The v4.0 requirement for continuous monitoring means you need a mechanism to detect when your network configuration deviates from a compliant baseline. This is not something you can do manually at scale. If you manage multiple Meraki organisations — as MSPs and multi-site retailers do — checking every firewall rule, every SSID setting, and every admin account across every network on a regular cadence is not feasible without automation.
Automated scanning solves this by running the same compliance checks on a schedule — weekly, monthly, or on demand — and alerting you when a previously passing check starts failing. The drift between scans becomes visible. You catch the new allow-any firewall rule the day after it is added, not eleven months later when the assessor finds it.
The most expensive PCI finding is the one discovered during your annual assessment that has been present for months. Automated scanning turns audit failures into configuration tickets that get fixed in days, not findings that delay your compliance certification.
How to Audit Your Meraki Network for PCI-DSS v4
Whether you use automated tooling or work through the requirements manually, here is the process for auditing a Meraki network against PCI-DSS v4.0.
- Generate a read-only Meraki API key. Log into the Meraki Dashboard, navigate to your user profile, and generate an API key. This key provides read-only access to your organisation's configuration. It cannot modify any settings, add devices, or change firewall rules.
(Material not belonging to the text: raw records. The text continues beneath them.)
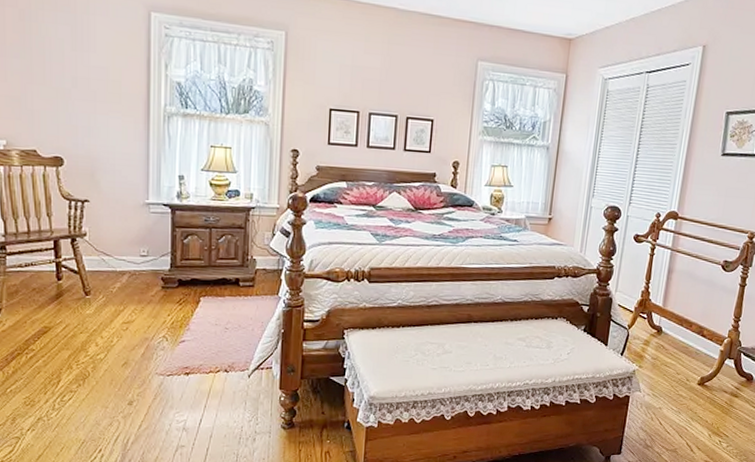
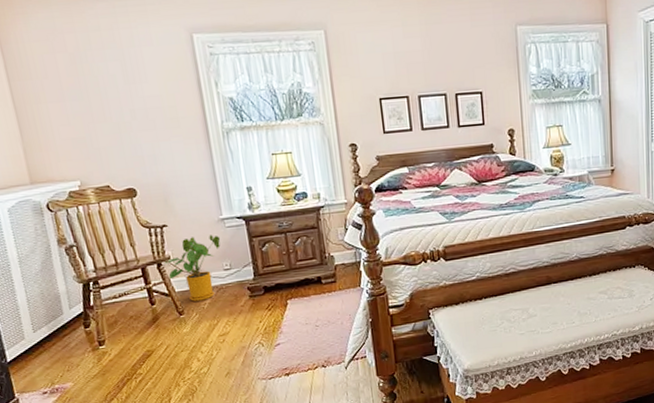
house plant: none [79,217,143,284] -> present [164,235,221,302]

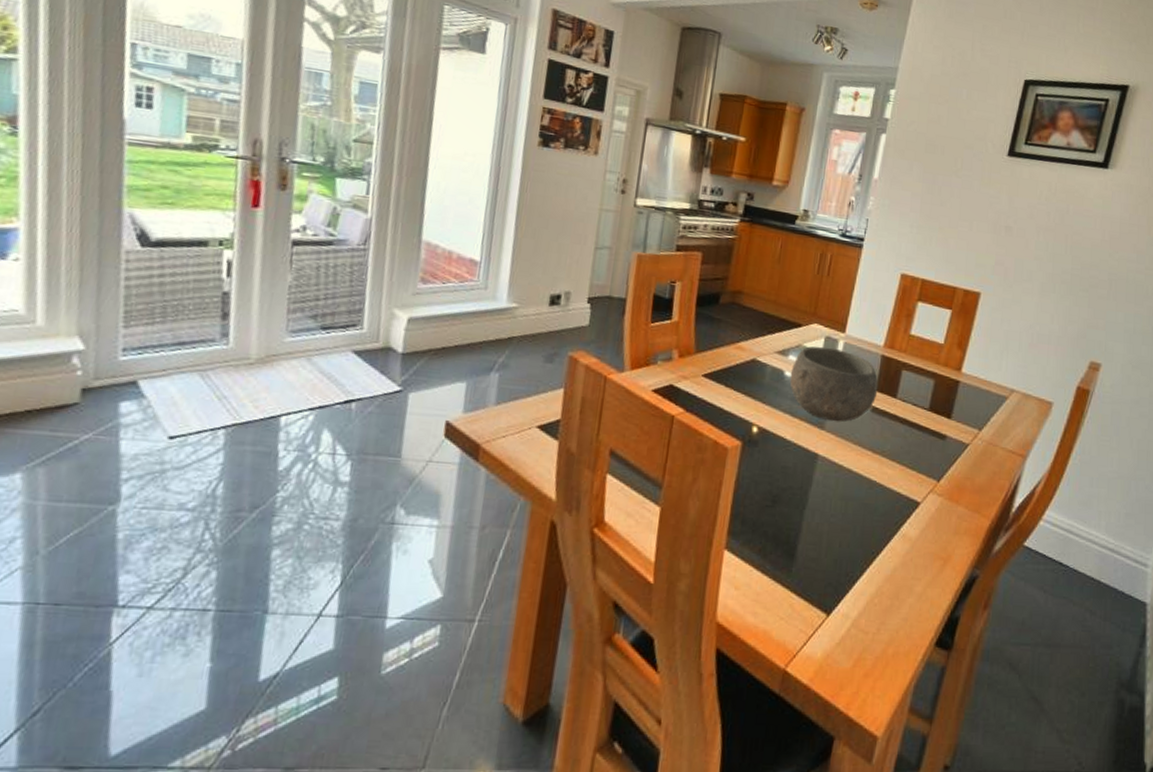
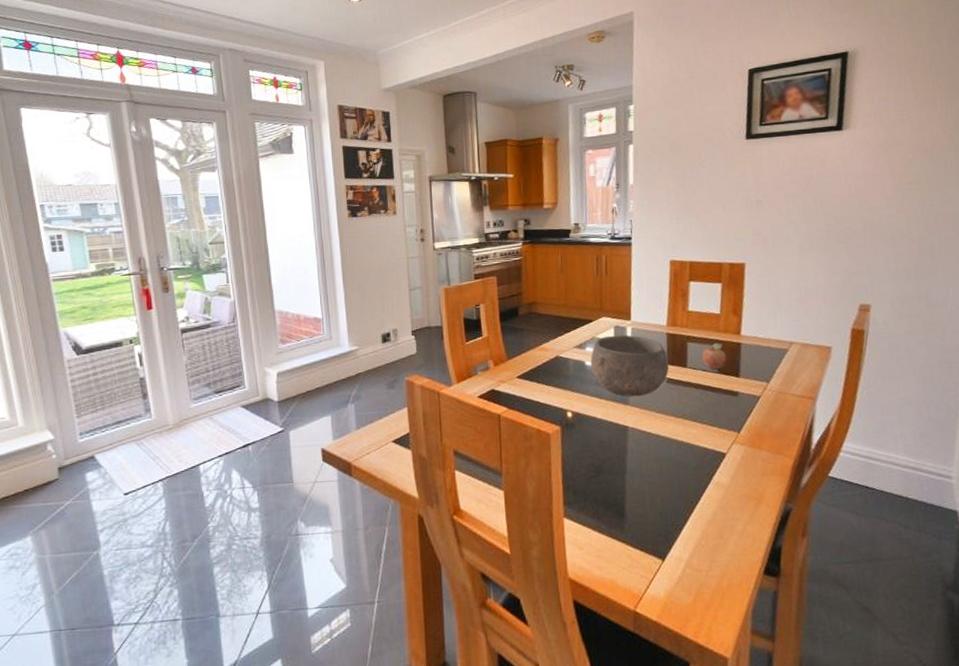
fruit: none [914,376,941,406] -> present [701,343,726,369]

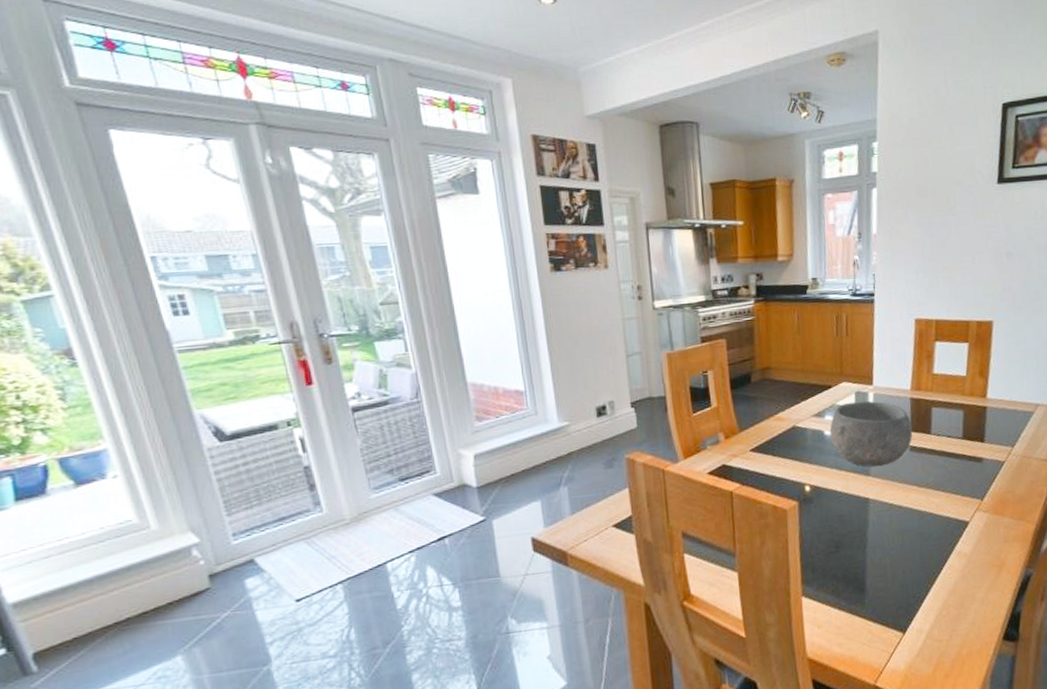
fruit: present [701,343,726,369] -> none [946,407,971,435]

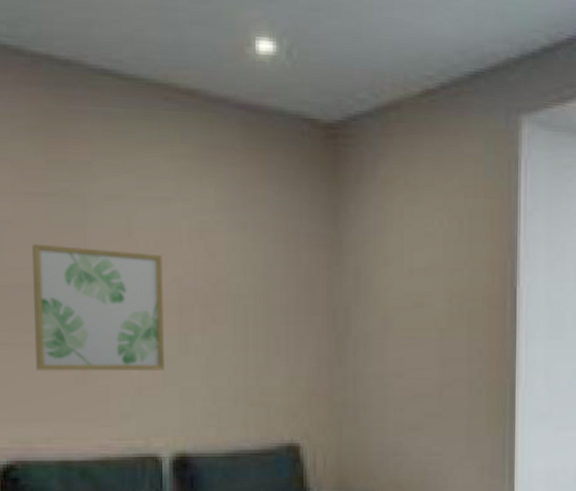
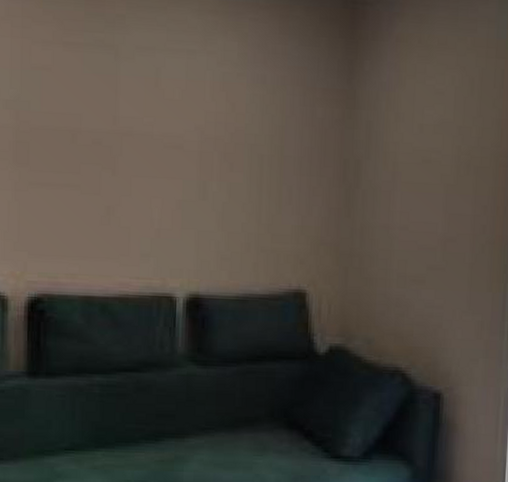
wall art: present [32,243,164,372] -> none [66,90,187,215]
Store it securely — treat it like any other credential.
- Run a PCI-DSS compliance scan. MerakiGuard connects to your Meraki organisation using the API key, pulls the complete configuration across all networks, and evaluates each setting against the PCI-DSS v4.0 requirements that apply to network infrastructure. The scan takes seconds, not days.
- Review your compliance scorecard. The scan produces a per-requirement breakdown: pass, fail, or warning for each check. Every result includes the actual configuration value retrieved from the API, so you can see exactly what was checked and why it passed or failed. No black boxes.
- Remediate failures. Each failing check includes specific remediation guidance. If your L3 firewall is missing a default-deny rule, the report tells you exactly what to configure. If MFA is not enforced organisation-wide, it points you to the setting. Fix the issues in the Meraki Dashboard.
- Re-scan to verify. After remediation, run another scan to confirm that the changes resolved the findings. This creates an audit trail showing the progression from non-compliant to compliant — evidence your assessor will value.
- Generate a PDF report. Download a branded PDF report that documents every check, every result, and every evidence value. Hand this to your QSA or use it to complete your SAQ. The report provides the evidence layer that assessors need without the manual screenshot-and-paste process.
For organisations managing multiple Meraki networks, each organisation gets its own scan and scorecard. MSPs can run scans across their entire client portfolio and identify which organisations need attention before assessment season.
The compliance standards that MerakiGuard evaluates go beyond PCI-DSS. If your organisation also needs Cyber Essentials+ certification, NIST, or CIS benchmark validation, the same API key and the same scan covers all of them. One connection, multiple frameworks, continuous evidence.